De geplande service is uniek en verschilt aanzienlijk van de faciliteiten die de pers aan het front genoot tijdens de Golfoorlog. De vraag is echter hoe onafhankelijk journalisten kunnen opereren onder deze omstandigheden. Zij hebben bijvoorbeeld geen recht op eigen vervoer. Daarvoor zijn zij afhankelijk van de militaire eenheid die zij vergezellen. Tijdens militaire acties mogen zij daarover alleen berichten met toestemming van de bevelvoerende militaire commandant. Het is verder verboden toekomstige manoeuvres te melden, om de Irakezen niet voortijdig te informeren over de geallieerde plannen.

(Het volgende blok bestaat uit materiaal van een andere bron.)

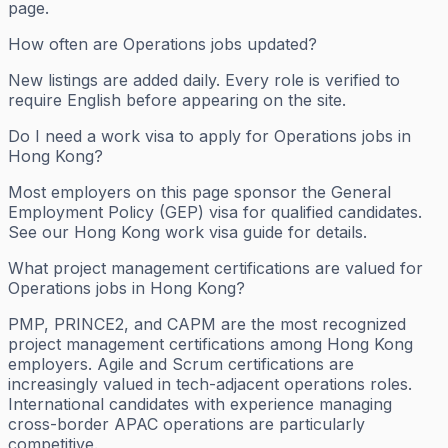
page.
How often are Operations jobs updated?
New listings are added daily. Every role is verified to
require English before appearing on the site.
Do I need a work visa to apply for Operations jobs in
Hong Kong?
Most employers on this page sponsor the General
Employment Policy (GEP) visa for qualified candidates.
See our Hong Kong work visa guide for details.
What project management certifications are valued for
Operations jobs in Hong Kong?
PMP, PRINCE2, and CAPM are the most recognized
project management certifications among Hong Kong
employers. Agile and Scrum certifications are
increasingly valued in tech-adjacent operations roles.
International candidates with experience managing
cross-border APAC operations are particularly
competitive.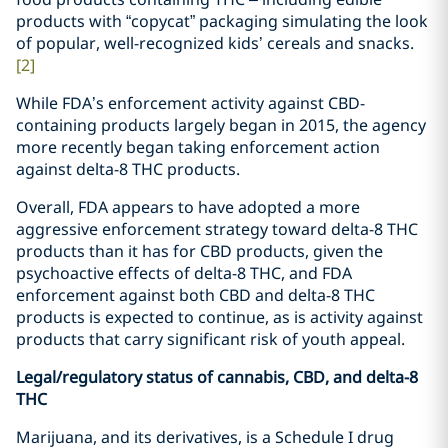
products with “copycat” packaging simulating the look
of popular, well-recognized kids’ cereals and snacks.
[2]
While FDA’s enforcement activity against CBD-
containing products largely began in 2015, the agency
more recently began taking enforcement action
against delta-8 THC products.
Overall, FDA appears to have adopted a more
aggressive enforcement strategy toward delta-8 THC
products than it has for CBD products, given the
psychoactive effects of delta-8 THC, and FDA
enforcement against both CBD and delta-8 THC
products is expected to continue, as is activity against
products that carry significant risk of youth appeal.
Legal/regulatory status of cannabis, CBD, and delta-8
THC
Marijuana, and its derivatives, is a Schedule I drug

„De samenwerking die het Pentagon aanbiedt, is beslist uniek”, zegt David Halberstam, die de Vietnamoorlog versloeg voor de New York Times. „Journalisten zullen in staat zijn de strijd van nabij te volgen, en dat is essentieel voor een juiste beoordeling van de ontwikkeling van het conflict. Velen herinneren zich nog de live CNN-verslagen vanuit Bagdad, maar aan het front was de samenwerking tijdens de Golfoorlog slecht. In Afghanistan was het nauwelijks beter. Maar met deze nieuwe vorm van samenwerking komt natuurlijk wel de vraag naar voren in hoeverre slechte samenwerking met het militaire apparaat gekoppeld aan behoud van de eigen onafhankelijkheid te verkiezen is boven goede samenwerking met defensie, maar met verlies van die onafhankelijkheid. In hoeverre worden wij straks ingepakt?”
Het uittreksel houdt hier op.